Depuis le début de la GGI, la FAE a organisé plusieurs manifestations massives, mais sans lien avec les autres syndicats ou mouvements sociaux. Aucune action de perturbation économique ou de désobéissance civile n’est en vue pour l’instant.

Une GGI menée d’en haut

À Montréal, le mandat de GGI a été présenté par la direction syndicale lors d’une assemblée générale des 9 500 membres de l’APPM, en mai 2023. Près de 1 000 personnes étaient présentes pour voter et adopter ce moyen de pression. Depuis, aucune assemblée décisionnelle de l’APPM ne s’est tenue.

Comme chez plusieurs autres centrales syndicales, cette assemblée de milliers de membres est la première instance démocratique «locale» des membres.

En conséquence, les groupes de grévistes dans les écoles reçoivent leurs directives d’instances supérieures sur lesquelles elles ont peu ou pas d’emprise. La stratégie de faire cavalier seul en déclenchant une GGI sans préparation locale préalable en a laissé plusieurs perplexes. Plusieurs membres de la FAE critiquent d’ailleurs l’absence de leur organisation du Front commun intersyndical.

«Personne ici n’a décidé quand la GGI allait commencer, souligne Anissa, une enseignante d’Honoré-Mercier. C’est la table en haut qui décide.» Il existe bien une assemblée des délégué⋅es syndicaux pour gérer la politique locale, mais elle est consultative.

Si beaucoup de membres font confiance au leadership et au comité de négociations de la FAE, d’autres estiment qu’il faut plutôt s’assurer d’avoir des garanties démocratiques locales afin de pouvoir rejeter une potentielle entente à rabais.

Démocratie syndicale locale

Anissa estime que la direction de la FAE n’en serait pas à sa première fois. «Les ententes sont toujours qualifiées “d’historiques”, même si on continue de s’appauvrir», lance-t-elle. Avec Nicolas, elle a créé pour son école un comité de grève en guise d’espace de discussion pour la conduite de la grève. Ce comité regroupe des travailleurs et travailleuses de différents types d’emplois et syndicats. 

Lorsque cette idée à été présentée au corps enseignant de l’école, sept personnes ont voté en faveur, sept autres en défaveur et une trentaine se sont abstenues. Cette situation montre que les débats sont loin d’être mûrs. Plusieurs ne comprennent pas le but du comité. Nicolas souligne que le rôle d’un tel comité de grève intersyndical est complémentaire à celui du syndicat local.

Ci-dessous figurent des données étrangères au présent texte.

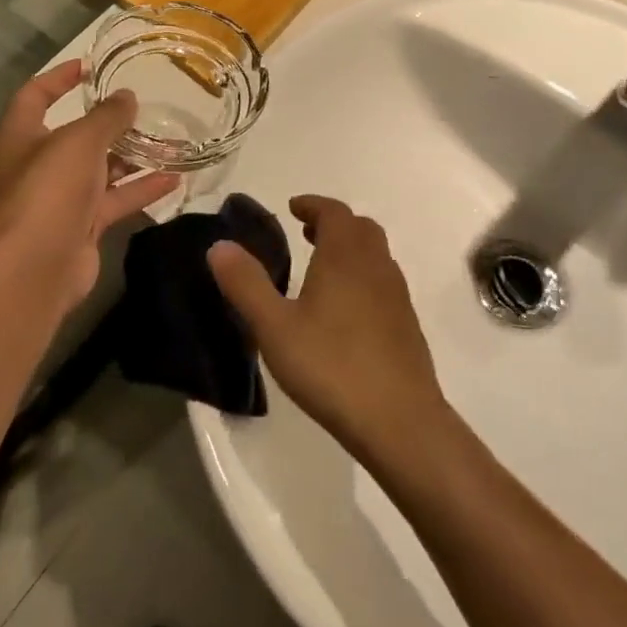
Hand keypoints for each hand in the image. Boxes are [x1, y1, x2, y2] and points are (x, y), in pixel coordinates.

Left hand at [0, 61, 176, 305]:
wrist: (36, 268)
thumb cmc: (49, 190)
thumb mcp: (81, 141)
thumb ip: (107, 116)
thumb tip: (127, 97)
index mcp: (20, 135)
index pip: (35, 94)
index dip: (59, 77)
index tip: (90, 66)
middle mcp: (37, 164)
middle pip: (74, 135)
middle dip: (108, 122)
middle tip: (142, 107)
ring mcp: (59, 198)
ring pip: (99, 169)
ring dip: (131, 156)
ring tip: (168, 141)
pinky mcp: (81, 225)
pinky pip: (114, 199)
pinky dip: (140, 189)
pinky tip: (174, 179)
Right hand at [207, 196, 447, 459]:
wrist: (400, 421)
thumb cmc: (331, 366)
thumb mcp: (275, 327)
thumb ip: (246, 284)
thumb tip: (219, 245)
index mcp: (345, 256)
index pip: (334, 212)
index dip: (313, 205)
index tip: (293, 207)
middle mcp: (376, 266)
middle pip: (360, 228)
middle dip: (332, 224)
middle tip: (305, 234)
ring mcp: (397, 296)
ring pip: (375, 255)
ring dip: (350, 249)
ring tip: (321, 269)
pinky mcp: (407, 325)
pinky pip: (383, 283)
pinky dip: (363, 277)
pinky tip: (345, 311)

Le délégué FAE local, Éric, ne nourrit pas beaucoup d’intérêt pour ce comité. Une partie de son équipe syndicale de cinq personnes y participe tout de même déjà. «La réalité militante d’une minorité peut nous rendre vulnérables aux recours légaux, confit-il. C’est plus facile de cogner sur une seule école que sur toute une province.»

Liens communautaires

Pour Nicolas et ses collègues, la GGI est un moyen de pression radical qui doit monter en crescendo très rapidement pour réussir. Surtout que la pression est grande de régler le conflit avant le congé des Fêtes.

«Il faut élargir la GGI aux employés de soutien, faire embarquer les parents, bref faire une genre de “grève sociale”», explique Nicolas. Un comité de grève peut avoir le mandat d’aller chercher ces appuis et de les organiser. Ancien organisateur communautaire, Nicolas suggère la mise sur pied de mesures d’entraide communautaire – comme l’aide alimentaire ou le gardiennage d’enfants – afin de joindre un maximum de familles à l’effort gréviste.

Depuis, le comité de grève se rencontre irrégulièrement sans avoir l’appui officiel du syndicat ni celui de beaucoup d’enseignantes et d’enseignants de l’école. Suite à l’injonction qui empêche les syndiquées de bloquer l’accès aux écoles, les grévistes d’Honoré-Mercier ont décidé d’organiser des marches avec les grévistes des cinq écoles primaires avoisinantes. Cette idée fait écho aux volontés d’élargissement de la lutte du comité de grève informel.

Maintenant que la quasi-totalité des employé⋅es des services publics sont en grève, un momentum se présente pour tisser de nouvelles solidarités avec les autres personnes qui travaillent, qui reçoivent des services et qui vivent dans les communautés.